Manfaat metode ini dilakukan untuk membasahi keadaan lahan gambut yang sudah kering dengan cadangan air yang berasal dari tanah agar tetap lembab ketika musim kemarau dan digunakan sebagai sumber air ketika terjadi kebakaran lahan pada daerah tersebut. Kemudian terdapat tata kelola yang dikenal dengan kubah gambut sebagai usaha konservasi dan penyimpanan air. Taklupa dilakukan pemasangan alat pemantau tinggi muka air (TMA), karena dengan menjaga muka air memberikan banyak kekuntungan yakni mengembalikan tumbuhnya vegetasi alami dan kelembaban lahan.
Memberikan masukan kepada pemangku kepentingan negara untuk membuat kebijakan dalam perizinan konversi lahan gambut dan memberikan edukasi, sosialisasi, serta partisipasi aktif masyarakat desa dan kader restorasi gambut adalah solusi untuk mengurangi permasalahan yang kerap menimpa gambut. Mari bergerak untuk turut memberikan solusi terhadap gambut Indonesia agar tetap menghijaukan bumi.

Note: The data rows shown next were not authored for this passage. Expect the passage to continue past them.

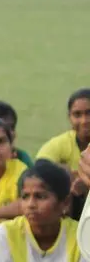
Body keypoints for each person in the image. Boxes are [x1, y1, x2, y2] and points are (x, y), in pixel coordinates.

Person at [38, 88, 90, 219]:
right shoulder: (62, 142)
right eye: (77, 115)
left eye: (89, 113)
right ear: (69, 118)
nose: (84, 121)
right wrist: (68, 178)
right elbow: (40, 169)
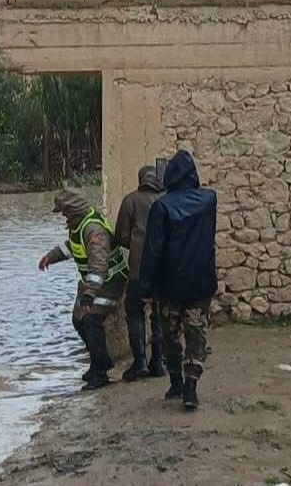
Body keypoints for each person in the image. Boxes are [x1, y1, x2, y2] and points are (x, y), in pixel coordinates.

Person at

Alifah Fitam Rakhma Sari merupakan pemenang pertama dalam TJF Challenge Citizen Journalism yang merupakan bagian dari acara Peat Party, diselenggarakan oleh Tay Juhana Foundation dan didukung oleh Geotimes. Acara ini dipersembahkan untuk memperingati Hari Gambut Sedunia yang jatuh pada setiap tanggal 2 Juni.